Afin de déterminer la répartition sur le territoire français des installations terminales embranchées utilisables par le fret ferroviaire, et leur utilisation potentielle selon leur bon ou mauvais état, le Centre d’études et d’expertise sur les risques, l’environnement, la mobilité et l’aménagement (Cerema) a lancé une étude dont les premiers résultats ont été dévoilés le 28 mars 2019 lors de la SITL. Souvent situées dans des usines, des carrières ou encore des silos céréaliers, les installations terminales embranchées (ITE) sont des maillons essentiels du transport par rail : 80 % du fret ferroviaire est en effet issu de ces installations.

On manque pourtant de données sur ces ITE, dont le nombre en France est estimé à 1 153 par SNCF Réseau. État des voies, tonnages émis et reçus, perspectives de trafic de la part des chargeurs : l’ensemble de ces éléments a été rassemblé par l’équipe du Cerema, qui a passé au crible 2 335 ITE sur les 2 800 réparties à travers la France. « Un nombre différent de celui fourni par SNCF Réseau, car les ports ou les zones d’activité peuvent avoir des ITE sous-embranchées sur leur propre réseau », précise Alexis Vernier, ingénieur d’étude au Cerema.

Un trafic très concentré sur un petit nombre d’ITE

Sur les 2 335 ITE étudiées, seules 844 sont utilisées et 1 491 ne le sont pas. 329 ITE inutilisées sont pourtant en bon état, alors que 593 sont en mauvais état et 569 sont déclarées inutilisables par leurs propriétaires. Parmi celles qui sont utilisées, 62 % le sont avec des trains complets mais seules 27 % voient passer au moins un train par jour. Le trafic est très concentré sur un petit nombre d’ITE, puisque 32 d’entre-elles voient passer autant de trafic que les 812 autres.

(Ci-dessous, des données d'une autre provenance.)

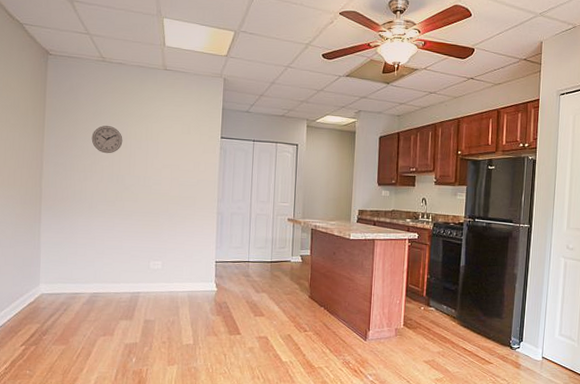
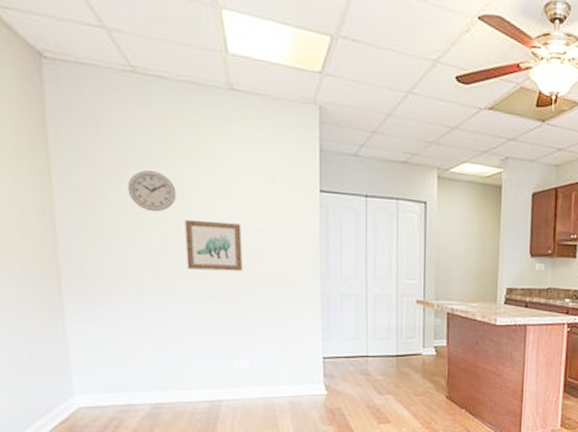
wall art: none [125,158,164,196] -> present [185,219,243,272]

Les ports sont parmi les sites concentrant les installations ferroviaires les plus fréquentées : le seul site du GPM de Rouen, par exemple, voit passer 1,6 Mt de fret sur 32 ITE. Sur l’ensemble de la région parisienne, on compte 157 ITE pour 4,7 Mt de trafic.

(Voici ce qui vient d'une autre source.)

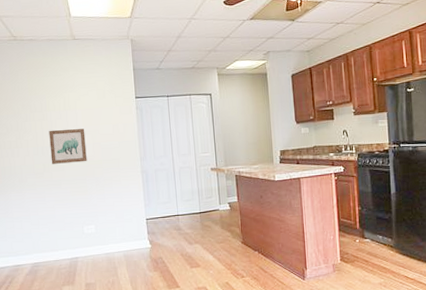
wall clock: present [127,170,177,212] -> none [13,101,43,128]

La base de données établie par le Cerema sera consultable sur son site web à partir de mai 2019, avec anonymisation des statistiques. « On pourra y voir les emplacements des ITE avec les types de marchandises reçues et émises, mais pas le tonnage », indique Alexis Vernier, qui estime que « cette base permettra de déterminer les sites ayant du potentiel, et d’anticiper les hausses et baisses de trafic prévues région par région ».

Une base de données consultable sur le site du Cerema

SNCF Réseau est engagé dans un programme de rénovation des lignes ferroviaires, pour parvenir à un « réseau fret à haut niveau de service ». Les 7 000 km du réseau structurant, qui voit passer 80 % du fret, sont concernés, mais aussi le réseau capillaire : 9 000 km, dont 2 700 km concernés par le fret ferroviaire. Sur ce réseau de desserte fine du territoire, SNCF Réseau a investi 145 M€ depuis 2015, et projette d’investir encore 68 M€ d’ici 2020. Des aides sont aussi prévues pour la remise à niveau ou en service des ITE.

Appréciant le travail mené par le Cerema, Arnaud Sohier, directeur commercial de SCNF Réseau, se voit comme le « premier utilisateur de cette base de données, travail très intéressant dont nous tirerons des enseignements utiles ». Pour le directeur de la compagnie ferroviaire VFLI, la base réalisée par le Cerema constitue « un outil qui peut nous aider à développer du trafic sur des ITE qui n’en ont plus ».